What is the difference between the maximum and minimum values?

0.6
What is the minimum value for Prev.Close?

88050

------

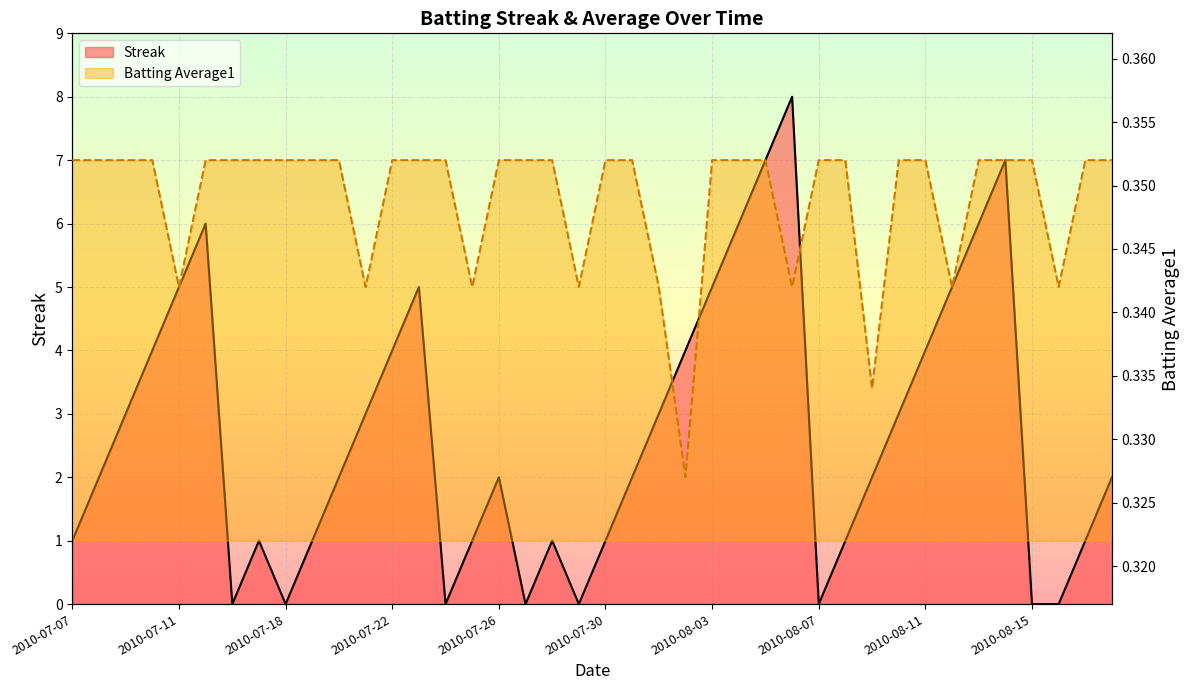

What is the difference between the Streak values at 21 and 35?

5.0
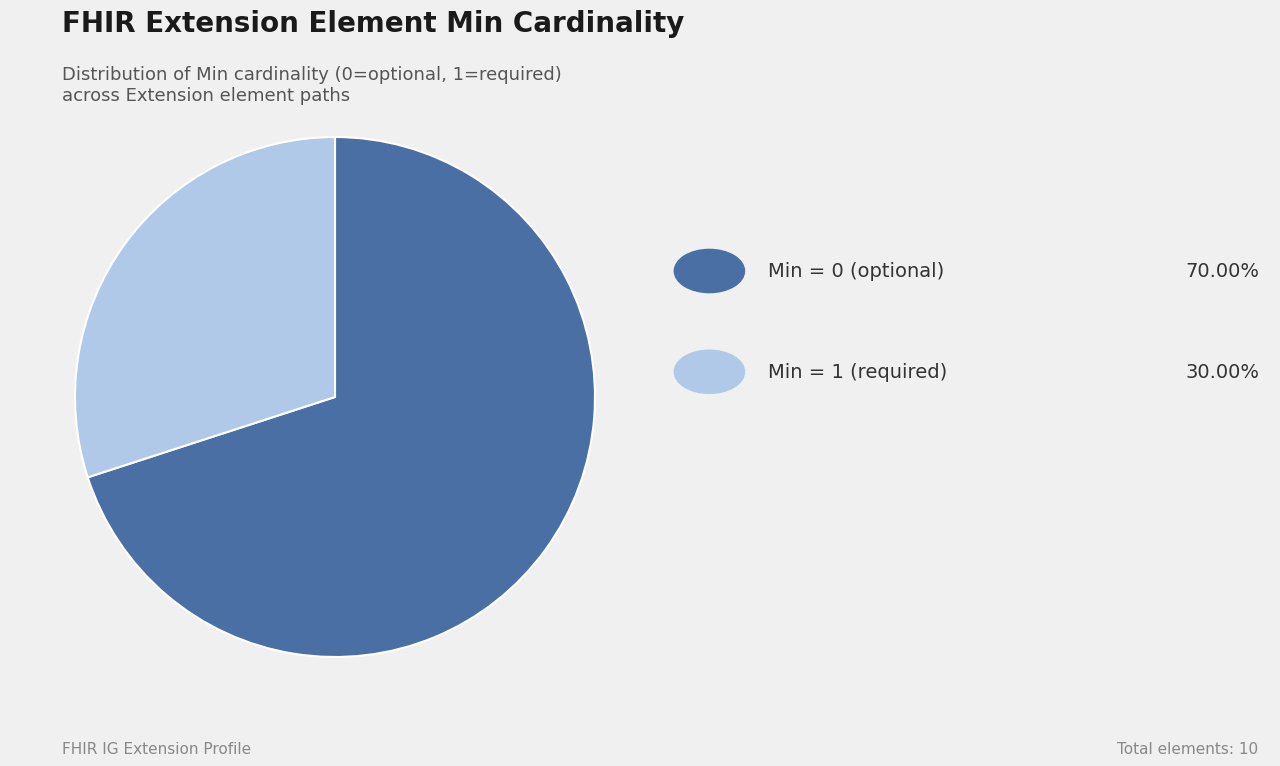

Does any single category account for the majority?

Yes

------

DESCRIPTION OF THE TASK> Copy the entries word for word, starting at the line that contains "What is the difference between the maximum" and ending at the line that contains "What is the minimum value for Prev.Close?". Include both of those lines.

RESULT OF THE EXERCISE>
What is the difference between the maximum and minimum values?

0.6
What is the minimum value for Prev.Close?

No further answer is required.